[YOUR GOAL] The answer must reproduce the listing exactly, with every picture left out.

[INPUT RECORDS]
● ● ● ●
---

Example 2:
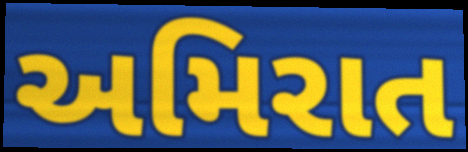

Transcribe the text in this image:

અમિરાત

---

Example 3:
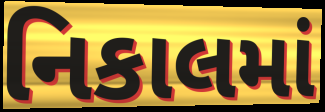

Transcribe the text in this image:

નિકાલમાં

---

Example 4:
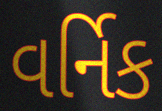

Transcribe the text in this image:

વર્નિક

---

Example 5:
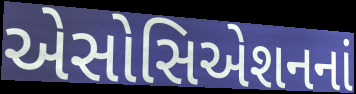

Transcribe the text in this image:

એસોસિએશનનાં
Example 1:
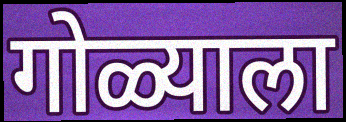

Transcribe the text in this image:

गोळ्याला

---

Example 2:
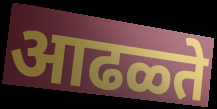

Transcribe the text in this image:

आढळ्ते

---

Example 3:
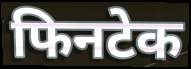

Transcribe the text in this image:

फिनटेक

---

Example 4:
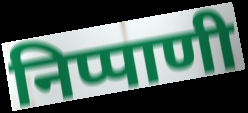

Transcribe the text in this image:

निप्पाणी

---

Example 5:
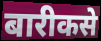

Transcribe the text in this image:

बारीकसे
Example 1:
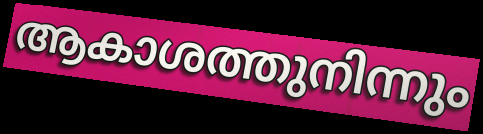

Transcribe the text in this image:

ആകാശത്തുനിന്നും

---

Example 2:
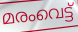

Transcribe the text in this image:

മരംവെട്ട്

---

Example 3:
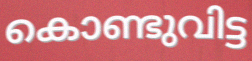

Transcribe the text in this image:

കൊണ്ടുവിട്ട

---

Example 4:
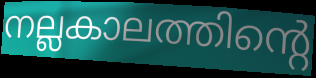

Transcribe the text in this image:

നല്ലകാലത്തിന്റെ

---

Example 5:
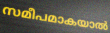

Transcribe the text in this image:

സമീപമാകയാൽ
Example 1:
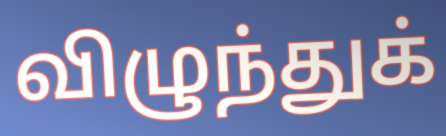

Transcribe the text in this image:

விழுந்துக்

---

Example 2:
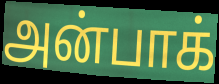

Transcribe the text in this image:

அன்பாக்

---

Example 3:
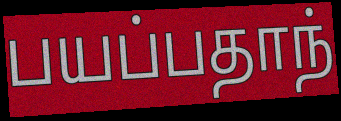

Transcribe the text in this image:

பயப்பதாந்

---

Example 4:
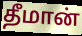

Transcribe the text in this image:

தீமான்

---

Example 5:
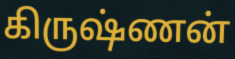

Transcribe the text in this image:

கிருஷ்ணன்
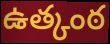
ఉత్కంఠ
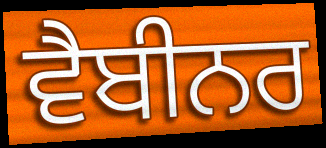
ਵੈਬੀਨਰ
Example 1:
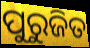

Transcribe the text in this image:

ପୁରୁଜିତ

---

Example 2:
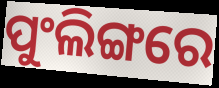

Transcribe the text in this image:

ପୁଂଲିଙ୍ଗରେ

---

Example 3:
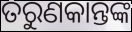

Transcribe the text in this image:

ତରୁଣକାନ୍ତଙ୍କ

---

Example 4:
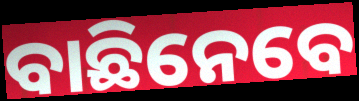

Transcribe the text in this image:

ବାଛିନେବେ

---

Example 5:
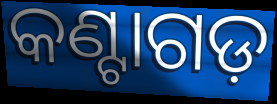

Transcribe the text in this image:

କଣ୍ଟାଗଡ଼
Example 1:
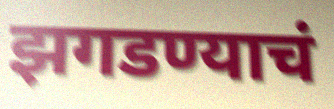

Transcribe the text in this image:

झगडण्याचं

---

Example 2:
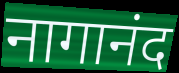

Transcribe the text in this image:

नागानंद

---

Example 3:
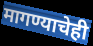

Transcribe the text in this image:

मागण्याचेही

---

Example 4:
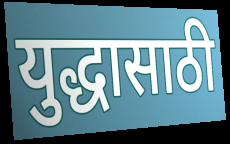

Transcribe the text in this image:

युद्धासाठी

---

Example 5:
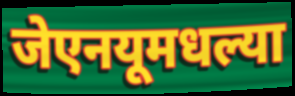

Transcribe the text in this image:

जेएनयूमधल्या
● ● ● ●
[FINAL ANSWER]
---

Example 2:

Transcribe the text in this image:

અમિરાત

---

Example 3:

Transcribe the text in this image:

નિકાલમાં

---

Example 4:

Transcribe the text in this image:

વર્નિક

---

Example 5:

Transcribe the text in this image:

એસોસિએશનનાં
Example 1:

Transcribe the text in this image:

गोळ्याला

---

Example 2:

Transcribe the text in this image:

आढळ्ते

---

Example 3:

Transcribe the text in this image:

फिनटेक

---

Example 4:

Transcribe the text in this image:

निप्पाणी

---

Example 5:

Transcribe the text in this image:

बारीकसे
Example 1:

Transcribe the text in this image:

ആകാശത്തുനിന്നും

---

Example 2:

Transcribe the text in this image:

മരംവെട്ട്

---

Example 3:

Transcribe the text in this image:

കൊണ്ടുവിട്ട

---

Example 4:

Transcribe the text in this image:

നല്ലകാലത്തിന്റെ

---

Example 5:

Transcribe the text in this image:

സമീപമാകയാൽ
Example 1:

Transcribe the text in this image:

விழுந்துக்

---

Example 2:

Transcribe the text in this image:

அன்பாக்

---

Example 3:

Transcribe the text in this image:

பயப்பதாந்

---

Example 4:

Transcribe the text in this image:

தீமான்

---

Example 5:

Transcribe the text in this image:

கிருஷ்ணன்
ఉత్కంఠ
ਵੈਬੀਨਰ
Example 1:

Transcribe the text in this image:

ପୁରୁଜିତ

---

Example 2:

Transcribe the text in this image:

ପୁଂଲିଙ୍ଗରେ

---

Example 3:

Transcribe the text in this image:

ତରୁଣକାନ୍ତଙ୍କ

---

Example 4:

Transcribe the text in this image:

ବାଛିନେବେ

---

Example 5:

Transcribe the text in this image:

କଣ୍ଟାଗଡ଼
Example 1:

Transcribe the text in this image:

झगडण्याचं

---

Example 2:

Transcribe the text in this image:

नागानंद

---

Example 3:

Transcribe the text in this image:

मागण्याचेही

---

Example 4:

Transcribe the text in this image:

युद्धासाठी

---

Example 5:

Transcribe the text in this image:

जेएनयूमधल्या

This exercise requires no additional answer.